Citizen Martin weighs in to abortion row without crozier
ARCHBISHOP Diarmuid Martin's latest intervention on the issue of abortion makes clear his belief that the 1992 X-Case judgment is a dodgy basis for any law. He has been relatively quiet on the issue in recent weeks, leaving all the running to other bishops. It now looks like he is willing to spend a bit of his hard-won capital by upsetting the political establishment and commentators who wish the church would just shut up on the issue.
Long before the Coalition's controversial plan was published, Catholic teaching on the issue had been well known. For the church, any direct and deliberate act which results in the death of the unborn child is wrong and must be rejected.
Archbishop Martin – in a letter to the 'Irish Times' – has now taken issue with one aspect of the legislation in particular. He has also taken a shot at a dominant opinion that appears to invest the Supreme Court with the kind of infallibility that would make even a Pope blush.
"There is a growing impression that the judgment of the X Case 'is the Constitution'," he writes.
It is likely a thinly veiled swipe at the Taoiseach's assertion in regard to abortion law that "my book is the Constitution and the Constitution is determined by the people".
But that's the point the archbishop is disputing: the right to abortion created by the 1992 judgment was not determined by the people.

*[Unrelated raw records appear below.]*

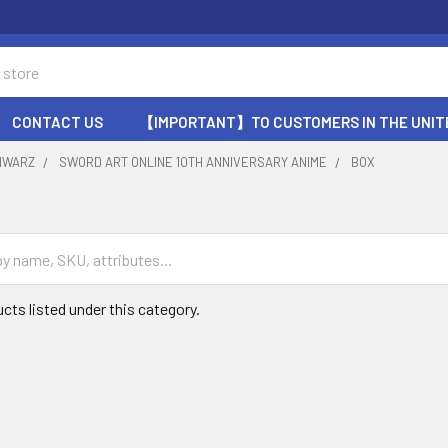
CONTACT US
【IMPORTANT】TO CUSTOMERS IN THE UNIT
HWARZ
SWORD ART ONLINE 10TH ANNIVERSARY ANIME
BOX
cts listed under this category.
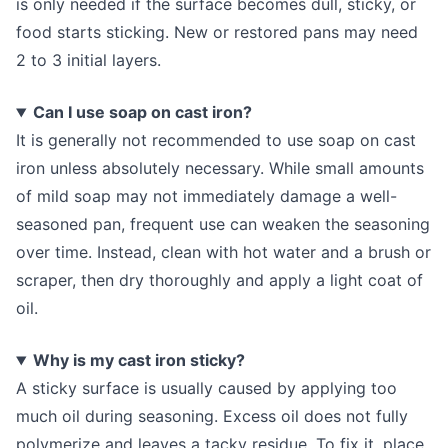
is only needed if the surface becomes dull, sticky, or
food starts sticking. New or restored pans may need
2 to 3 initial layers.
Can I use soap on cast iron?
It is generally not recommended to use soap on cast
iron unless absolutely necessary. While small amounts
of mild soap may not immediately damage a well-
seasoned pan, frequent use can weaken the seasoning
over time. Instead, clean with hot water and a brush or
scraper, then dry thoroughly and apply a light coat of
oil.
Why is my cast iron sticky?
A sticky surface is usually caused by applying too
much oil during seasoning. Excess oil does not fully
polymerize and leaves a tacky residue. To fix it, place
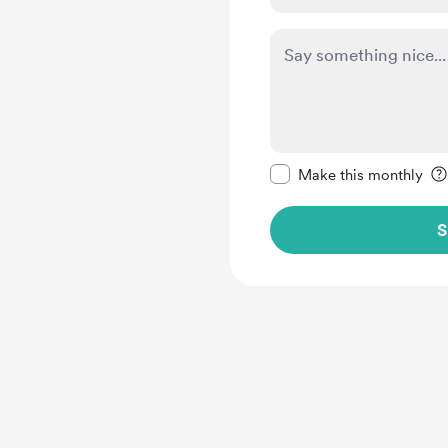
Make this message pr
Make this monthly
S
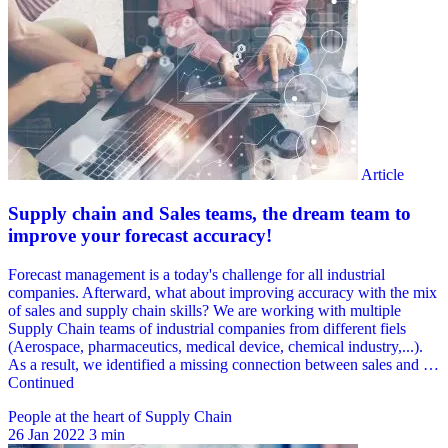
People at the heart of Supply Chain
26 Jan 2022
3 min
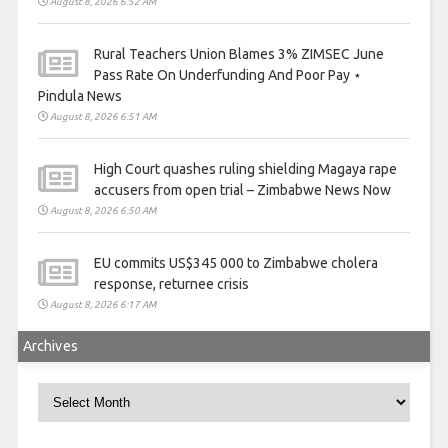
August 8, 2026 6:52 AM
Rural Teachers Union Blames 3% ZIMSEC June
Pass Rate On Underfunding And Poor Pay ⋆
Pindula News
August 8, 2026 6:51 AM
High Court quashes ruling shielding Magaya rape
accusers from open trial – Zimbabwe News Now
August 8, 2026 6:50 AM
EU commits US$345 000 to Zimbabwe cholera
response, returnee crisis
August 8, 2026 6:17 AM
Archives
Archives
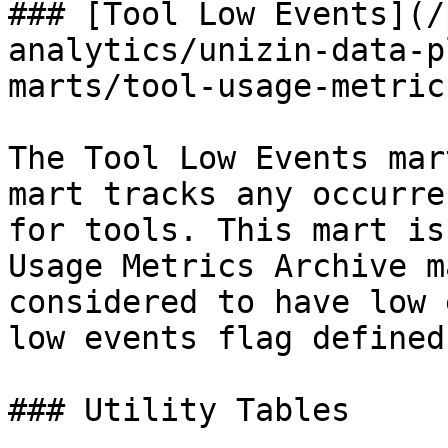
### [Tool Low Events](/
analytics/unizin-data-p
marts/tool-usage-metric
The Tool Low Events mar
mart tracks any occurre
for tools. This mart is
Usage Metrics Archive m
considered to have low 
low events flag defined
### Utility Tables
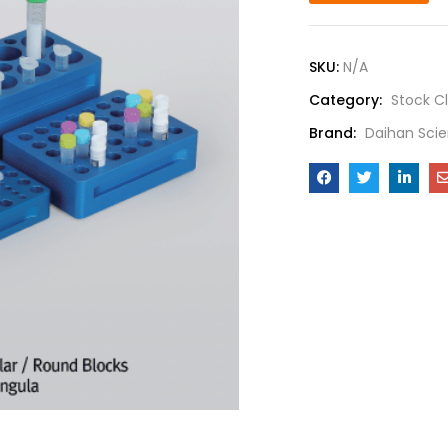
SKU:
N/A
Category:
Stock C
Brand:
Daihan Scie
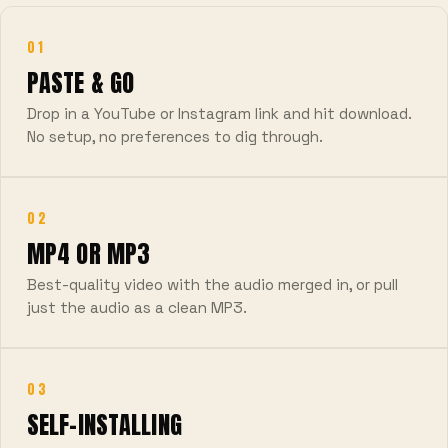
01
PASTE & GO
Drop in a YouTube or Instagram link and hit download.
No setup, no preferences to dig through.
02
MP4 OR MP3
Best-quality video with the audio merged in, or pull
just the audio as a clean MP3.
03
SELF-INSTALLING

Archbishop Martin insists the X judgment is "an interpretation given in a specific case, which does not supercede or relativise the clear constitutional right to equal protection for unborn life".
His particular concern in this instance is in relation to Head 4 of the proposed legislation, which permits abortion where there is the risk of "self-destruction".
That proposal allows doctors to carry out a "medical procedure" as a "result of which unborn human life is ended" (ie an abortion). This, Archbishop Martin insists, "would give the life of such an unborn child less protection than is guaranteed in liberal abortion laws in other countries". He doesn't elaborate.
My hunch is that he is referring to the lack of any time limit in the draft.
The explanatory note does say that "in circumstances where the unborn may be potentially viable outside the womb, doctors must make all efforts to sustain its life after delivery".
But who decides whether or not an unborn child is potentially viable outside the womb?
It is noteworthy that Dr Martin writes "as a citizen of Ireland, who happens also to be the Roman Catholic Archbishop of Dublin". He is undoubtedly trying to thwart those who would dismiss his intervention as a throwback to an era when an opinion from Archbishop's House usually came as a belt from a crozier.